• [EXERCISE INSTRUCTIONS]: Write out every line of the material below as a JSON list of strings, with one string for each line and blank lines omitted.

• [GIVEN DATA]:
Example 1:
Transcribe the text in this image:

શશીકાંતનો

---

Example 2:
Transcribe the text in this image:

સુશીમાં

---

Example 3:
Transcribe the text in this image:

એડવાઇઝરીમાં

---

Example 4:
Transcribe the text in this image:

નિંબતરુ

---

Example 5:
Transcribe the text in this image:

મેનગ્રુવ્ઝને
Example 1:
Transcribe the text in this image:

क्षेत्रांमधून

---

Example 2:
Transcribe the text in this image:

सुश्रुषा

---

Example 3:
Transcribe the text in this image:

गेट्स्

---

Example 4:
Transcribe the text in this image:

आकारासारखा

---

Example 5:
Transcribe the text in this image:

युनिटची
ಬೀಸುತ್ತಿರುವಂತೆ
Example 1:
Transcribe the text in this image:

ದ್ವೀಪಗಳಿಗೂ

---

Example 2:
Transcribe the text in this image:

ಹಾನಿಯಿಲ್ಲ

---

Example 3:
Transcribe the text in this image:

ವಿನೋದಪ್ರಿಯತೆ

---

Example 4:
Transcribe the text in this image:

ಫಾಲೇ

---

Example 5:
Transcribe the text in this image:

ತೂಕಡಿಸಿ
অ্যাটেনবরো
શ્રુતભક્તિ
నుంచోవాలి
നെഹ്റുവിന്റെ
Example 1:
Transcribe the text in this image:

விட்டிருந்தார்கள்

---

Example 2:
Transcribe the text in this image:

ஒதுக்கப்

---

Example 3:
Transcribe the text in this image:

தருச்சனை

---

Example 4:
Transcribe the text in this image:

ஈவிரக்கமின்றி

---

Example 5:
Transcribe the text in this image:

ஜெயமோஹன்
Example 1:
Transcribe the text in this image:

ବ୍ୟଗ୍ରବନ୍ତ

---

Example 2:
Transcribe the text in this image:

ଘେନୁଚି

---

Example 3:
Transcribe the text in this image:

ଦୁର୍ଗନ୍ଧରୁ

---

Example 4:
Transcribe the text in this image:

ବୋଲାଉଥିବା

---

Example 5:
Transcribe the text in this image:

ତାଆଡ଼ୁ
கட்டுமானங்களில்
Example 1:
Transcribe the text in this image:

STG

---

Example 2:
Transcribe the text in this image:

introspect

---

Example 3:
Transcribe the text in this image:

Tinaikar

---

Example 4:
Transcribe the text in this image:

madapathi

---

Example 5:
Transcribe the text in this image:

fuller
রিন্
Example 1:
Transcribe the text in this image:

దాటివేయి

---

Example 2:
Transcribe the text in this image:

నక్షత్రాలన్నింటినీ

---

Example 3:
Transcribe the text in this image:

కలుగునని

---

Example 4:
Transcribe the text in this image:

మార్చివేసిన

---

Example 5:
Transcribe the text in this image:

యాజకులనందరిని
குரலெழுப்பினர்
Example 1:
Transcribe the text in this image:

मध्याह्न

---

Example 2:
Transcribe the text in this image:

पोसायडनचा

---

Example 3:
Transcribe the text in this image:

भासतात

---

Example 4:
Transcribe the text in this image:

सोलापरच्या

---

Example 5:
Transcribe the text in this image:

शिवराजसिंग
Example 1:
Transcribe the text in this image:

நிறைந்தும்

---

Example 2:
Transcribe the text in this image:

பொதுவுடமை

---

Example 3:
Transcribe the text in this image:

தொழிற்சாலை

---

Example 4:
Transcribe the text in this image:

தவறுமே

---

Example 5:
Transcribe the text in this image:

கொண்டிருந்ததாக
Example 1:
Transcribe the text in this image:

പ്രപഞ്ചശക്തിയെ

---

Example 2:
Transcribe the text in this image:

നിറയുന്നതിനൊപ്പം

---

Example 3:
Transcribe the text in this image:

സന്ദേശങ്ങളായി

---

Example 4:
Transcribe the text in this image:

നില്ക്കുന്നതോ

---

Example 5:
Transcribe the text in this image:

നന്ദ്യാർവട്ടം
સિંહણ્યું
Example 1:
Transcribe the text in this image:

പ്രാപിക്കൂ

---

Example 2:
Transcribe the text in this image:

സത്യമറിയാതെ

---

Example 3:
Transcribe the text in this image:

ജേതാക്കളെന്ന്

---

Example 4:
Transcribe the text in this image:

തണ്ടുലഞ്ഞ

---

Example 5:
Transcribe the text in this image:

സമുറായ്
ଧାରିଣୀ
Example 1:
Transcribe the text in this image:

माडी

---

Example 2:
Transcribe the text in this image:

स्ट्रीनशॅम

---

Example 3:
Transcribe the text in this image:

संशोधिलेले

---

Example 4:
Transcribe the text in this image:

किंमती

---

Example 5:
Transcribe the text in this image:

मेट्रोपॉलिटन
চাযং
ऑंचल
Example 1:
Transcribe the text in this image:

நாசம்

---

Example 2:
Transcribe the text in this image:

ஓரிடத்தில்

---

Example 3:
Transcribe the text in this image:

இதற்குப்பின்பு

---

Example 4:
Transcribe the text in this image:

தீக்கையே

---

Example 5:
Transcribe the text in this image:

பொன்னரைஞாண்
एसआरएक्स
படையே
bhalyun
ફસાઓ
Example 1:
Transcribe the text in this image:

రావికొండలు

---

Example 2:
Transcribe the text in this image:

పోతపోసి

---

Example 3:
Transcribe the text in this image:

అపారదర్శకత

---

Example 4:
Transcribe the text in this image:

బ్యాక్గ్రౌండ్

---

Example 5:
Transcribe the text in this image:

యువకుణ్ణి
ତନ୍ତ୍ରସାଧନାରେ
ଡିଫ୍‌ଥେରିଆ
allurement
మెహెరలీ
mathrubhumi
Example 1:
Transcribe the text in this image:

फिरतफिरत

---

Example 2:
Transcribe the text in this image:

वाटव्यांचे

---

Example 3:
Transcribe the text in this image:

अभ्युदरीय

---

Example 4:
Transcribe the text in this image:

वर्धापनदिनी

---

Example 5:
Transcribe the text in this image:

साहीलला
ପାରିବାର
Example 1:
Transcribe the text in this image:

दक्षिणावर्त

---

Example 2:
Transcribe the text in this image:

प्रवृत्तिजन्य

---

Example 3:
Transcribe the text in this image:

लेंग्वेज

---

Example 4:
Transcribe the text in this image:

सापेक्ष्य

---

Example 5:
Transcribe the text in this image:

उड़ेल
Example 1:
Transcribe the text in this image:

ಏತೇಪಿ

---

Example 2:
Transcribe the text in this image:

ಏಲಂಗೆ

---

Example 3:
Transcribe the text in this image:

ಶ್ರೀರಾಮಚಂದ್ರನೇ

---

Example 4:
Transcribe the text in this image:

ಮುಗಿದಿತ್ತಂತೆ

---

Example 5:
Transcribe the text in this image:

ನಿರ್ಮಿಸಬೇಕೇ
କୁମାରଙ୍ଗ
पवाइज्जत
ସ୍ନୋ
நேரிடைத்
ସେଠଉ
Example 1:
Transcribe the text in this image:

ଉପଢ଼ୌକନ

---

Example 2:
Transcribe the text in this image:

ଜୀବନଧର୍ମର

• [TASK RESULT]:
[
  "Example 1:",
  "Transcribe the text in this image:",
  "શશીકાંતનો",
  "---",
  "Example 2:",
  "Transcribe the text in this image:",
  "સુશીમાં",
  "---",
  "Example 3:",
  "Transcribe the text in this image:",
  "એડવાઇઝરીમાં",
  "---",
  "Example 4:",
  "Transcribe the text in this image:",
  "નિંબતરુ",
  "---",
  "Example 5:",
  "Transcribe the text in this image:",
  "મેનગ્રુવ્ઝને",
  "Example 1:",
  "Transcribe the text in this image:",
  "क्षेत्रांमधून",
  "---",
  "Example 2:",
  "Transcribe the text in this image:",
  "सुश्रुषा",
  "---",
  "Example 3:",
  "Transcribe the text in this image:",
  "गेट्स्",
  "---",
  "Example 4:",
  "Transcribe the text in this image:",
  "आकारासारखा",
  "---",
  "Example 5:",
  "Transcribe the text in this image:",
  "युनिटची",
  "ಬೀಸುತ್ತಿರುವಂತೆ",
  "Example 1:",
  "Transcribe the text in this image:",
  "ದ್ವೀಪಗಳಿಗೂ",
  "---",
  "Example 2:",
  "Transcribe the text in this image:",
  "ಹಾನಿಯಿಲ್ಲ",
  "---",
  "Example 3:",
  "Transcribe the text in this image:",
  "ವಿನೋದಪ್ರಿಯತೆ",
  "---",
  "Example 4:",
  "Transcribe the text in this image:",
  "ಫಾಲೇ",
  "---",
  "Example 5:",
  "Transcribe the text in this image:",
  "ತೂಕಡಿಸಿ",
  "অ্যাটেনবরো",
  "શ્રુતભક્તિ",
  "నుంచోవాలి",
  "നെഹ്റുവിന്റെ",
  "Example 1:",
  "Transcribe the text in this image:",
  "விட்டிருந்தார்கள்",
  "---",
  "Example 2:",
  "Transcribe the text in this image:",
  "ஒதுக்கப்",
  "---",
  "Example 3:",
  "Transcribe the text in this image:",
  "தருச்சனை",
  "---",
  "Example 4:",
  "Transcribe the text in this image:",
  "ஈவிரக்கமின்றி",
  "---",
  "Example 5:",
  "Transcribe the text in this image:",
  "ஜெயமோஹன்",
  "Example 1:",
  "Transcribe the text in this image:",
  "ବ୍ୟଗ୍ରବନ୍ତ",
  "---",
  "Example 2:",
  "Transcribe the text in this image:",
  "ଘେନୁଚି",
  "---",
  "Example 3:",
  "Transcribe the text in this image:",
  "ଦୁର୍ଗନ୍ଧରୁ",
  "---",
  "Example 4:",
  "Transcribe the text in this image:",
  "ବୋଲାଉଥିବା",
  "---",
  "Example 5:",
  "Transcribe the text in this image:",
  "ତାଆଡ଼ୁ",
  "கட்டுமானங்களில்",
  "Example 1:",
  "Transcribe the text in this image:",
  "STG",
  "---",
  "Example 2:",
  "Transcribe the text in this image:",
  "introspect",
  "---",
  "Example 3:",
  "Transcribe the text in this image:",
  "Tinaikar",
  "---",
  "Example 4:",
  "Transcribe the text in this image:",
  "madapathi",
  "---",
  "Example 5:",
  "Transcribe the text in this image:",
  "fuller",
  "রিন্",
  "Example 1:",
  "Transcribe the text in this image:",
  "దాటివేయి",
  "---",
  "Example 2:",
  "Transcribe the text in this image:",
  "నక్షత్రాలన్నింటినీ",
  "---",
  "Example 3:",
  "Transcribe the text in this image:",
  "కలుగునని",
  "---",
  "Example 4:",
  "Transcribe the text in this image:",
  "మార్చివేసిన",
  "---",
  "Example 5:",
  "Transcribe the text in this image:",
  "యాజకులనందరిని",
  "குரலெழுப்பினர்",
  "Example 1:",
  "Transcribe the text in this image:",
  "मध्याह्न",
  "---",
  "Example 2:",
  "Transcribe the text in this image:",
  "पोसायडनचा",
  "---",
  "Example 3:",
  "Transcribe the text in this image:",
  "भासतात",
  "---",
  "Example 4:",
  "Transcribe the text in this image:",
  "सोलापरच्या",
  "---",
  "Example 5:",
  "Transcribe the text in this image:",
  "शिवराजसिंग",
  "Example 1:",
  "Transcribe the text in this image:",
  "நிறைந்தும்",
  "---",
  "Example 2:",
  "Transcribe the text in this image:",
  "பொதுவுடமை",
  "---",
  "Example 3:",
  "Transcribe the text in this image:",
  "தொழிற்சாலை",
  "---",
  "Example 4:",
  "Transcribe the text in this image:",
  "தவறுமே",
  "---",
  "Example 5:",
  "Transcribe the text in this image:",
  "கொண்டிருந்ததாக",
  "Example 1:",
  "Transcribe the text in this image:",
  "പ്രപഞ്ചശക്തിയെ",
  "---",
  "Example 2:",
  "Transcribe the text in this image:",
  "നിറയുന്നതിനൊപ്പം",
  "---",
  "Example 3:",
  "Transcribe the text in this image:",
  "സന്ദേശങ്ങളായി",
  "---",
  "Example 4:",
  "Transcribe the text in this image:",
  "നില്ക്കുന്നതോ",
  "---",
  "Example 5:",
  "Transcribe the text in this image:",
  "നന്ദ്യാർവട്ടം",
  "સિંહણ્યું",
  "Example 1:",
  "Transcribe the text in this image:",
  "പ്രാപിക്കൂ",
  "---",
  "Example 2:",
  "Transcribe the text in this image:",
  "സത്യമറിയാതെ",
  "---",
  "Example 3:",
  "Transcribe the text in this image:",
  "ജേതാക്കളെന്ന്",
  "---",
  "Example 4:",
  "Transcribe the text in this image:",
  "തണ്ടുലഞ്ഞ",
  "---",
  "Example 5:",
  "Transcribe the text in this image:",
  "സമുറായ്",
  "ଧାରିଣୀ",
  "Example 1:",
  "Transcribe the text in this image:",
  "माडी",
  "---",
  "Example 2:",
  "Transcribe the text in this image:",
  "स्ट्रीनशॅम",
  "---",
  "Example 3:",
  "Transcribe the text in this image:",
  "संशोधिलेले",
  "---",
  "Example 4:",
  "Transcribe the text in this image:",
  "किंमती",
  "---",
  "Example 5:",
  "Transcribe the text in this image:",
  "मेट्रोपॉलिटन",
  "চাযং",
  "ऑंचल",
  "Example 1:",
  "Transcribe the text in this image:",
  "நாசம்",
  "---",
  "Example 2:",
  "Transcribe the text in this image:",
  "ஓரிடத்தில்",
  "---",
  "Example 3:",
  "Transcribe the text in this image:",
  "இதற்குப்பின்பு",
  "---",
  "Example 4:",
  "Transcribe the text in this image:",
  "தீக்கையே",
  "---",
  "Example 5:",
  "Transcribe the text in this image:",
  "பொன்னரைஞாண்",
  "एसआरएक्स",
  "படையே",
  "bhalyun",
  "ફસાઓ",
  "Example 1:",
  "Transcribe the text in this image:",
  "రావికొండలు",
  "---",
  "Example 2:",
  "Transcribe the text in this image:",
  "పోతపోసి",
  "---",
  "Example 3:",
  "Transcribe the text in this image:",
  "అపారదర్శకత",
  "---",
  "Example 4:",
  "Transcribe the text in this image:",
  "బ్యాక్గ్రౌండ్",
  "---",
  "Example 5:",
  "Transcribe the text in this image:",
  "యువకుణ్ణి",
  "ତନ୍ତ୍ରସାଧନାରେ",
  "ଡିଫ୍‌ଥେରିଆ",
  "allurement",
  "మెహెరలీ",
  "mathrubhumi",
  "Example 1:",
  "Transcribe the text in this image:",
  "फिरतफिरत",
  "---",
  "Example 2:",
  "Transcribe the text in this image:",
  "वाटव्यांचे",
  "---",
  "Example 3:",
  "Transcribe the text in this image:",
  "अभ्युदरीय",
  "---",
  "Example 4:",
  "Transcribe the text in this image:",
  "वर्धापनदिनी",
  "---",
  "Example 5:",
  "Transcribe the text in this image:",
  "साहीलला",
  "ପାରିବାର",
  "Example 1:",
  "Transcribe the text in this image:",
  "दक्षिणावर्त",
  "---",
  "Example 2:",
  "Transcribe the text in this image:",
  "प्रवृत्तिजन्य",
  "---",
  "Example 3:",
  "Transcribe the text in this image:",
  "लेंग्वेज",
  "---",
  "Example 4:",
  "Transcribe the text in this image:",
  "सापेक्ष्य",
  "---",
  "Example 5:",
  "Transcribe the text in this image:",
  "उड़ेल",
  "Example 1:",
  "Transcribe the text in this image:",
  "ಏತೇಪಿ",
  "---",
  "Example 2:",
  "Transcribe the text in this image:",
  "ಏಲಂಗೆ",
  "---",
  "Example 3:",
  "Transcribe the text in this image:",
  "ಶ್ರೀರಾಮಚಂದ್ರನೇ",
  "---",
  "Example 4:",
  "Transcribe the text in this image:",
  "ಮುಗಿದಿತ್ತಂತೆ",
  "---",
  "Example 5:",
  "Transcribe the text in this image:",
  "ನಿರ್ಮಿಸಬೇಕೇ",
  "କୁମାରଙ୍ଗ",
  "पवाइज्जत",
  "ସ୍ନୋ",
  "நேரிடைத்",
  "ସେଠଉ",
  "Example 1:",
  "Transcribe the text in this image:",
  "ଉପଢ଼ୌକନ",
  "---",
  "Example 2:",
  "Transcribe the text in this image:",
  "ଜୀବନଧର୍ମର"
]